The knobs and switches and guitar body can overall be exactly the same as their 6 string counterparts.

Benefits of a seven string over a six string guitar

The main benefit of a seven string guitar is the extended range of notes that it offers. This can be particularly useful for metal and hard rock guitarists who want to add really low notes to their sound.

With a six string guitar, the lowest note you can usually play is an E, maybe drop D. Anything lower than that will almost always sound out of tune on most guitars.

With a seven string guitar, you can extend this down to a low B. This can give your sound a much darker and more aggressive tone.

Another benefit of a seven string guitar is that it can be easier to play certain chords and progressions. For example, with a six string guitar, you might have to use a barre chord shape in order to play a root 6 interval.

However, with a seven string guitar, you can simply add an extra note to the chord shape and play it without having to use a barre. This can make some chords and progressions much easier to play.

How to tune a seven string guitar

Tuning a seven string guitar is similar to tuning a six string guitar, but with one extra note. The lowest string is usually tuned to a low B, but it can also be tuned to a different note depending on what sound you are going for.

To tune the lowest string to a low B, you can use an electronic tuner or a pitch pipe. Once the lowest string is in tune, you can tune the rest of the strings to the standard EADGBE tuning.

If you are using a different tuning for the lowest string, you will need to use a different method to tune it.

For example, if you are using an alternate tuning with a low B, you can use a method called “drop tuning”. This involves tuning the lowest string down to the desired note, and then tuning the rest of the strings relative to that.

Artists that use a seven string guitar in their music

There are many popular artists that use a seven string guitar in their music. Some of these artists include:

  • John Petrucci
  • Misha Mansoor
  • Steve Vai
  • Nuno Bettencourt

Who invented the seven string guitar?

There is some debate over who invented the seven string guitar. Some say that Russian guitarist and composer Vladimir Grigoryevich Fortunato was the first to use a seven string guitar in his composition “The Cafe Concert” in 1871.

Others say that Hungarian guitarist Johann Nepomuk Mälzel was the first to use a seven string guitar, in his 1832 composition “Die Schuldigkeit des ersten Gebots”.

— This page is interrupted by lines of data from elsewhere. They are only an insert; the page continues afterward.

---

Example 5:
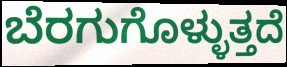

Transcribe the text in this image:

ಬೆರಗುಗೊಳ್ಳುತ್ತದೆ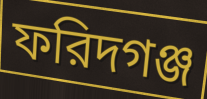
ফরিদগঞ্জ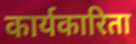
कार्यकारिता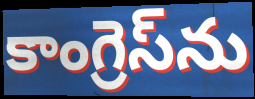
కాంగ్రెస్‌ను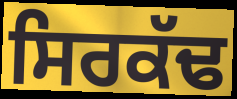
ਸਿਰਕੱਢ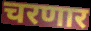
चरणार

However, the first commercially available seven string guitar was not released until 1996, when luthier Michael Kelly Guitars released their Seven String Model 9.

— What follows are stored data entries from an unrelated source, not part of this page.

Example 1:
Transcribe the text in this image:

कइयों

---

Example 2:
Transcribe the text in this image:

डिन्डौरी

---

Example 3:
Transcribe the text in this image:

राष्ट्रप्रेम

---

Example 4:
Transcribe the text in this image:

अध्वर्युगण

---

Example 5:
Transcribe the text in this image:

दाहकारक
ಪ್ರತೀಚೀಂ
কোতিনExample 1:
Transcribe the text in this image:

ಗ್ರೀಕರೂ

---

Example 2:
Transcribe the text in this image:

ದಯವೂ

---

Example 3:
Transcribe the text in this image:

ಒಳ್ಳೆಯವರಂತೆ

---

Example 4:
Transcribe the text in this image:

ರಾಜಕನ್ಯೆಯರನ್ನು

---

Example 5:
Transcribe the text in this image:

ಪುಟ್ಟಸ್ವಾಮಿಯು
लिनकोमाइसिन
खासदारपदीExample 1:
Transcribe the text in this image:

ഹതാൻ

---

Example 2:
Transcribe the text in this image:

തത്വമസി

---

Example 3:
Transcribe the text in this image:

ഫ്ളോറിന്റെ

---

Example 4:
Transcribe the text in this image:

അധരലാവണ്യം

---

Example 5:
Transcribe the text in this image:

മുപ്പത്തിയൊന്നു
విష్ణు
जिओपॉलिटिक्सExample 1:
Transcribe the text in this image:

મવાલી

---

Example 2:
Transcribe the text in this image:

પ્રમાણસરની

The seven string guitar has come a long way since it was first invented, and is now used by many popular artists in a variety of genres.

If you’re looking for an instrument with extended range and versatility, a seven string guitar might be the perfect choice for you.

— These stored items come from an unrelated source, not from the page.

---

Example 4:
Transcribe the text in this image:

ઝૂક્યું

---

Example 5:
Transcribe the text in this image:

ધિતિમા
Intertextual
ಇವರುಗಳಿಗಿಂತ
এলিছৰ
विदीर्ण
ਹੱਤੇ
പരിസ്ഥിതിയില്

How to play a seven string guitar

If you’re used to playing a six string guitar, the easiest way to start is to just play like you normally would, avoiding the lowest B string.

Then, when you want to sound extra dark and growly, start adding the lowest string to your chord and start chugging away.

Lots of guitarists use this with palm muting to get a very staccato aggressive sound.

As you get used to the extra string more and more, you’ll see additional patterns you can play into your chords and licks.

Remember, the low B is just like the B string next. to the highest E string, so you already know how to go from the E string to a B string on the guitar, now you have that same pattern but with very low and interesting sounding notes!


A seven string is a great addition to your arsenal and it’s overall pretty easy to get into once you see what you’re doing.

Although outside of metal you will rarely see them being played, that’s because it’s primarily used to get those low staccato chugging sounds.

I'm Joost Nusselder, the founder of Neaera and a content marketer, dad, and love trying out new equipment with guitar at the heart of my passion, and together with my team, I've been creating in-depth blog articles since 2020 to help loyal readers with recording and guitar tips.